_Input data_
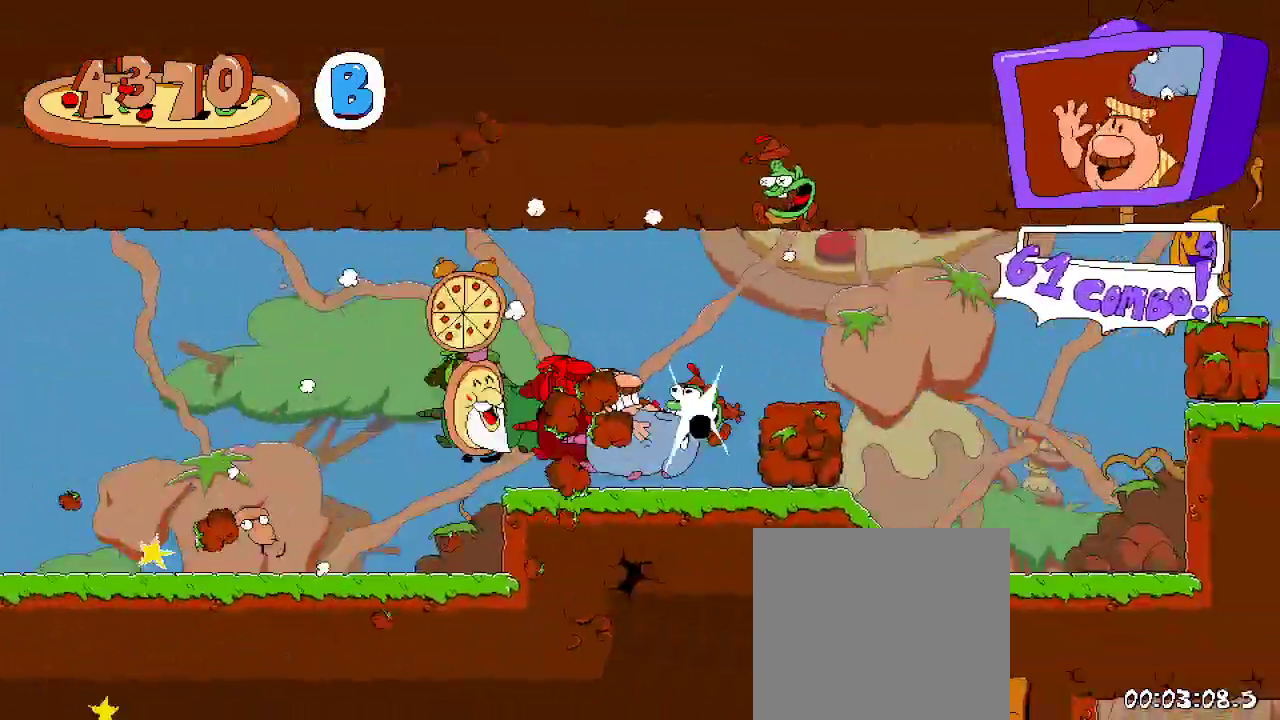
{"dt_ms": 500, "buttons": ["A", "R2", "DPAD_RIGHT"], "left_stick": "center", "right_stick": "center", "events": [[400, "A", "down"]]}
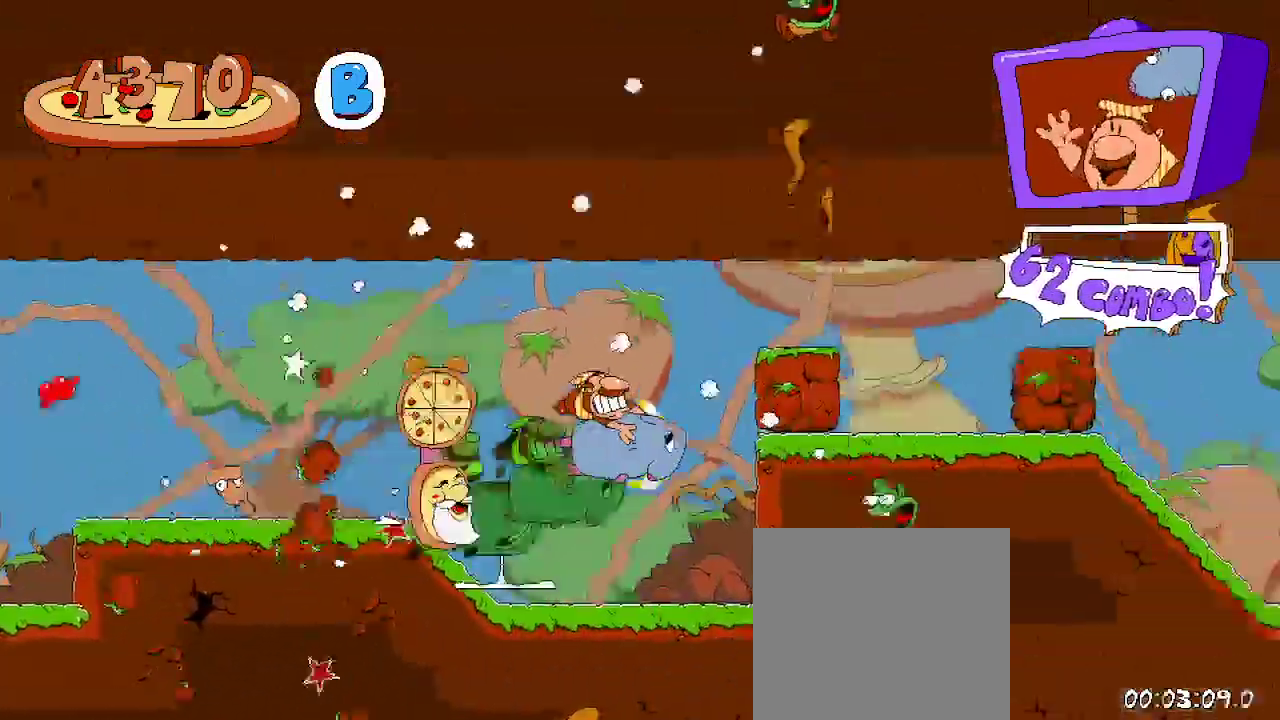
{"dt_ms": 500, "buttons": ["R2", "DPAD_RIGHT"], "left_stick": "center", "right_stick": "center", "events": [[100, "A", "up"]]}
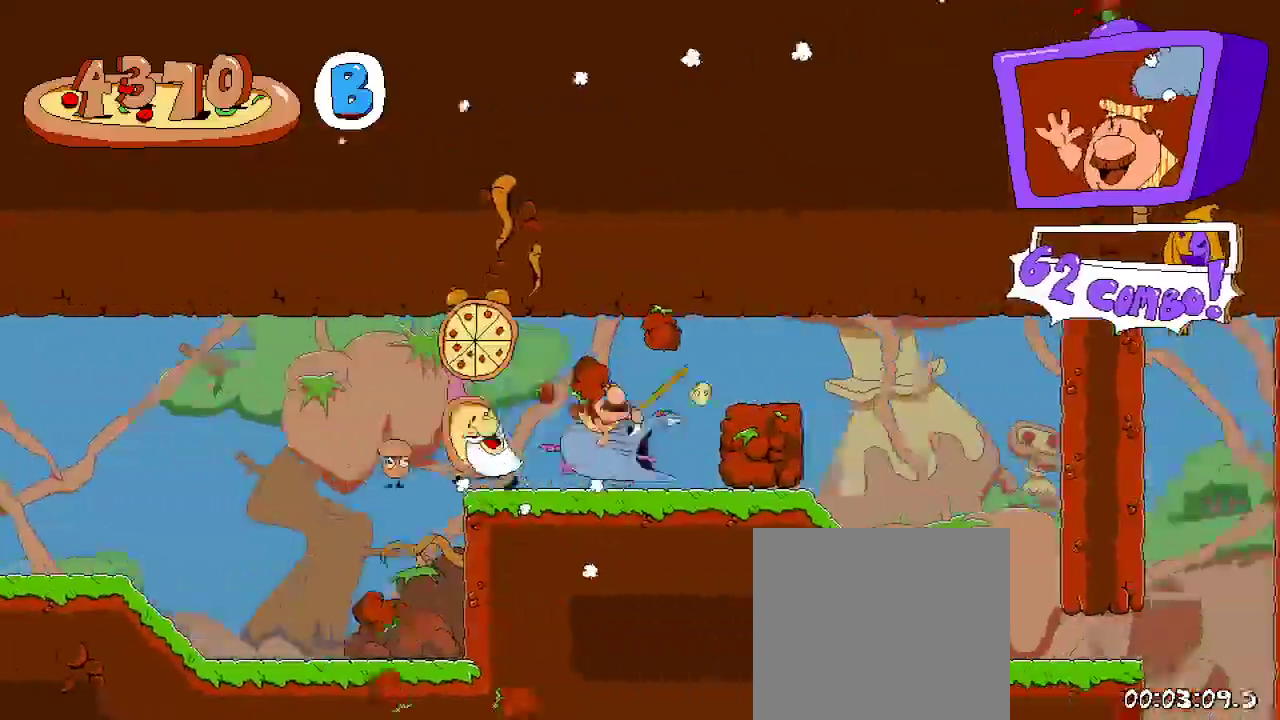
{"dt_ms": 500, "buttons": ["R2", "DPAD_RIGHT"], "left_stick": "center", "right_stick": "center", "events": []}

_What is expected_
Set down the material above exactly. Skip any picture.

_Result for this exercise_
{"dt_ms": 500, "buttons": ["A", "R2", "DPAD_RIGHT"], "left_stick": "center", "right_stick": "center", "events": [[400, "A", "down"]]}
{"dt_ms": 500, "buttons": ["R2", "DPAD_RIGHT"], "left_stick": "center", "right_stick": "center", "events": [[100, "A", "up"]]}
{"dt_ms": 500, "buttons": ["R2", "DPAD_RIGHT"], "left_stick": "center", "right_stick": "center", "events": []}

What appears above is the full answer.